Minister energii żąda od spółek poufnych informacji z pominięciem innych akcjonariuszy

Krzysztof Tchórzewski kolejny raz "bez żadnego trybu" zwrócił się do podległych Ministerstwu Energii spółek o udostępnienie poufnych informacji. W większości są to spółki giełdowe, czyli spełnienie prośby ministra byłoby dyskryminacją innych akcjonariuszy i złamaniem prawa.

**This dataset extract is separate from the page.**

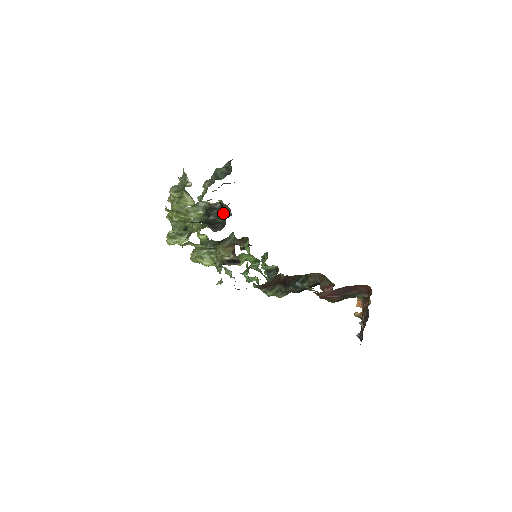
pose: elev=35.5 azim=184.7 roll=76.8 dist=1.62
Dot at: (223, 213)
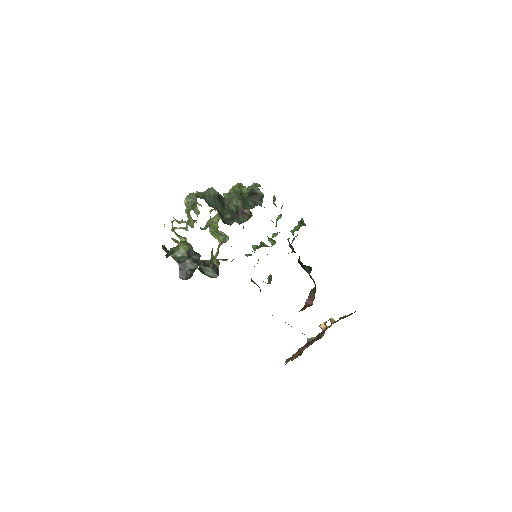
Dot at: (200, 262)
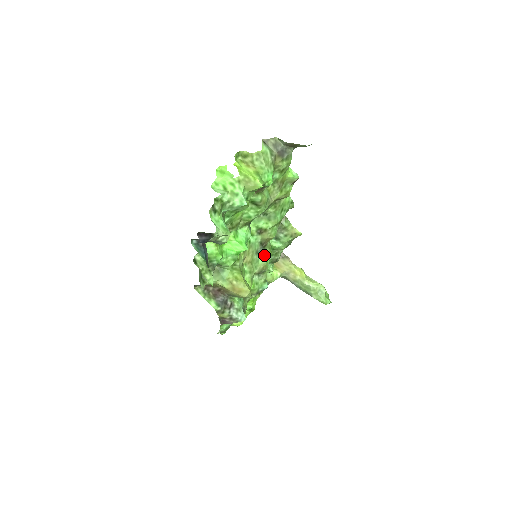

Minister energii żąda od spółek poufnych informacji z pominięciem innych akcjonariuszy
Źródło zdjęć: © Michal Dyjuk/FORUM
Jacek Bereźnicki

Jak pisze "Dziennik Gazeta Prawna", pismo do spółek zostało wysłane 1 lutego. Ministerstwo Energii domaga się w nim - w ramach nadzoru właścicielskiego - o udostępnienie informacji o wykonaniu planu za 2018 r. i o stanie realizacji strategicznych inwestycji.

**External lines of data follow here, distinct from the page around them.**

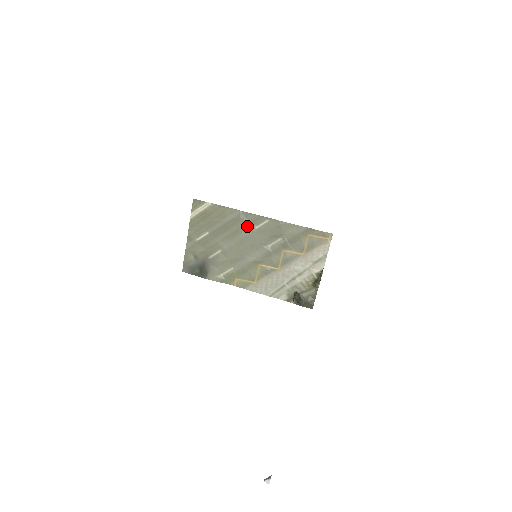
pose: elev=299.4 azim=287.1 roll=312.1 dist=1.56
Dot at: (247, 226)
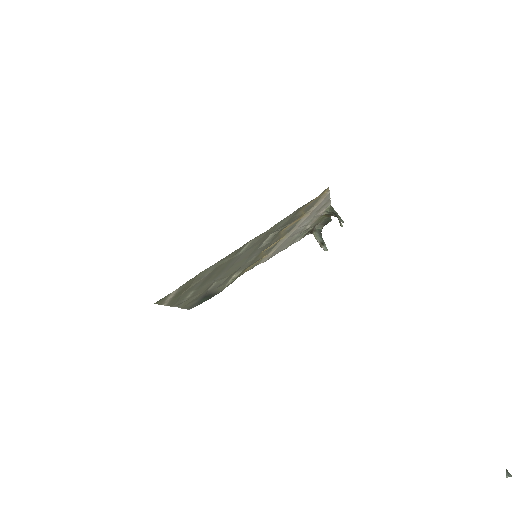
Dot at: (231, 260)
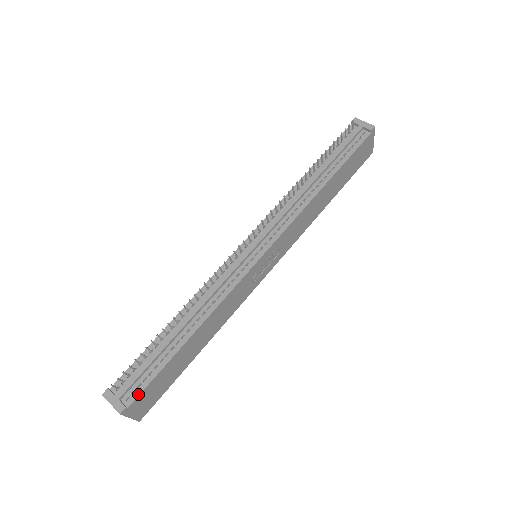
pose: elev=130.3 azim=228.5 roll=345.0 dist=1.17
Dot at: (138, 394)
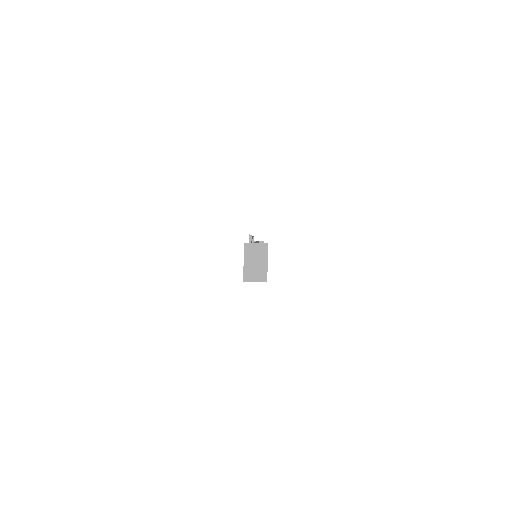
Dot at: occluded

Aż siedem z dziewięciu firm, do których zwrócił się resort Krzysztofa Tchórzewskiego, to spółki giełdowe, które obowiązuje bardzo ścisły rygor polityki informacyjnej. Nie wolno im traktować żadnego akcjonariusza w sposób preferencyjny.

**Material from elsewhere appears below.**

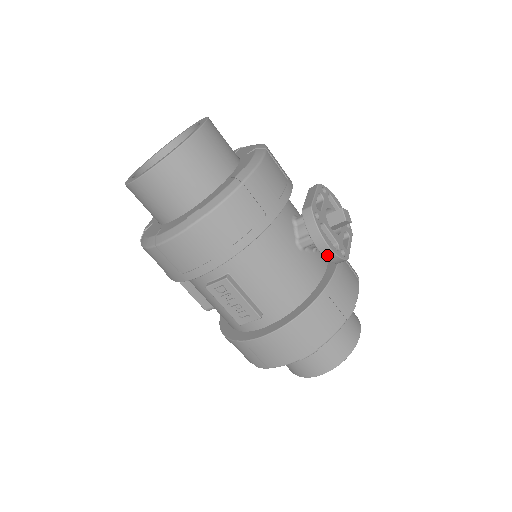
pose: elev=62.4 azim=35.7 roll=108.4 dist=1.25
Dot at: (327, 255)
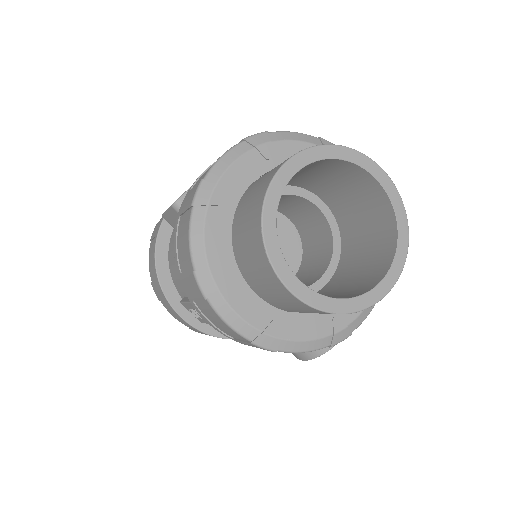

Pismo otrzymały PGNiG, PGE, Tauron, Enea, Energa, KGHM, JSW, PGG i Węglokoks. Tylko dwie ostatnie nie są notowane na giełdzie.

Poinformowanie ministerstwa o wynikach finansowych oznaczałoby złamanie ustawy o obrocie instrumentami finansowymi, ponieważ takich informacji nie maja inni akcjonariusze - spółki jeszcze nie opublikowały raportów rocznych.

Spółki odpowiedziały ministrowi w terminie, ale w taki sposób, by nie narazić się Komisji Nadzoru Finansowego. Przekazały tylko te informacje, które już publikowały w raportach kwartalnych i bieżących.

Gazeta zwróciła się do resortu Krzysztofa Tchórzewskiego, dlaczego żąda od spółek giełdowych informacji niedostępnych dla innych akcjonariuszy ale ministerstwo na razie milczy.

Masz newsa, zdjęcie lub filmik? Prześlij nam przez dziejesie.wp.pl

energetykawiadomościgospodarka

Wybrane dla Ciebie

Komentarze (8)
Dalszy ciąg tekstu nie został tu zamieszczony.